C'est le plus vaste programme d'identification biométrique au monde: le français Morpho travaille en Inde à fournir pour la première fois un numéro d'identité à chaque habitant, un projet du gouvernement qui cherche à révolutionner la vie courante, voire le modèle de développement.

«Aujourd'hui seule une minorité n'a aucun problème pour s'identifier. Ce projet vise tous ceux qui, faute de pièce d'identité, n'ont pas accès aux allocations, à la santé, ou ne peuvent ouvrir un compte bancaire», résume dans un entretien à l'AFP le directeur général de Morpho en Inde, Joachim Murat.

Dans ce pays chaotique où la carte d'identité n'existe pas, le 1,2 milliard d'habitants doit s'identifier avec permis de conduire, carte d'électeur, carte bancaire, passeport ou avec les factures de gaz et d'électricité.

Les plus pauvres, eux, présentent leur «carte de rationnement».

Mais dans les faits, il faut souvent corrompre des fonctionnaires pour des démarches aussi simples que l'achat d'une carte de téléphone portable, qui nécessite une pièce d'identité.

Morpho, filiale de Safran et numéro un des documents électroniques biométriques, est le principal fournisseur du logiciel qui permet une identification «multi-biométrique» à partir des empreintes digitales, de l'iris et d'une photographie du visage collectées par des capteurs biométriques.

L'Autorité indienne pour le numéro d'identité unique (UIDAI), chargée du projet lancé fin 2010, rassemble, elle, les données personnelles des habitants à savoir leur identité, adresse et genre: masculin, féminin ou transgenre.

Du croisement de ces données résulte un numéro unique à douze chiffres qui pourra être utilisé dans la vie quotidienne.

La première phase, achevée en septembre, a permis à plus de 200 millions d'Indiens de recevoir un numéro unique d'identité, dont l'utilisation est encore au stade pilote.

La deuxième phase a débuté en octobre et elle devrait atteindre le milliard d'ici à quatre ans, estime M. Murat.
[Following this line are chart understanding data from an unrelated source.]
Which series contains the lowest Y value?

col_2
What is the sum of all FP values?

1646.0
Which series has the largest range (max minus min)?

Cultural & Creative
Sur le terrain, 250 «agences d'enrôlement» recueillent les données des habitants, qui participent sur la base du volontariat.
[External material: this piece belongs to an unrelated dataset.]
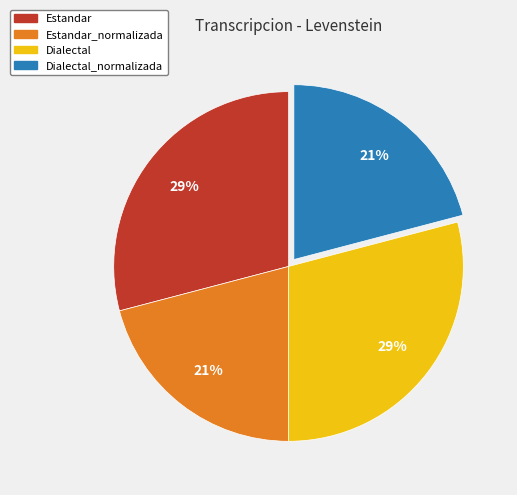

To the nearest percent, what is the combined percentage of Estandar_normalizada and Dialectal_normalizada?

42%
Pour faire connaître le projet jusque dans les régions les plus reculées, les chefs de «panchayats» (gouvernements locaux au niveau des 600 000 villages) ont été mis à contribution pour faire circuler l'information, reçue «avec enthousiasme» par les plus défavorisés, selon l'UIDAI et Morpho.

Dans un pays où près de 40% de la population vit sous le seuil de pauvreté, selon la Banque mondiale, le gouvernement verse chaque année 50 milliards de dollars aux plus défavorisés mais la majeure partie des allocations est souvent détournée, faute de système sécurisé.

«Avec le numéro d'identité, ils vont pouvoir recevoir de l'argent sur un compte, avoir plus facilement accès aux soins et à l'éducation pour leurs enfants. Ce projet est un modèle de développement social unique», plaide le directeur général de Morpho, qui emploie 1450 personnes en Inde.

Pour l'entreprise, ce projet ouvre la porte à d'autres contrats potentiels. L'UIDAI a déjà reçu la visite de délégations du Brésil, d'Indonésie, d'Afrique du sud et du Kenya.

Le chef de l'UIDAI, cofondateur du géant informatique indien Infosys, Nandan Nilekani, se félicite de l'avancée du projet. «Il va permettre une meilleure intégration financière de la population», dit-il à l'AFP.

Certains considèrent cependant l'initiative d'un oeil critique, estimant impossible d'enregistrer précisément les données de millions d'Indiens et craignant que le gouvernement s'empare des informations personnelles.

Un projet de loi définissant les contours juridiques du projet doit prochainement être examiné au parlement.

Les plus sceptiques raillent aussi le coût de l'opération.Selon M. Nilekani, il s'élève à «trois ou quatre» milliards de dollars.

Une «goutte d'eau» comparé au budget indien de la défense, de 36 milliards de dollars l'an dernier, note M. Murat.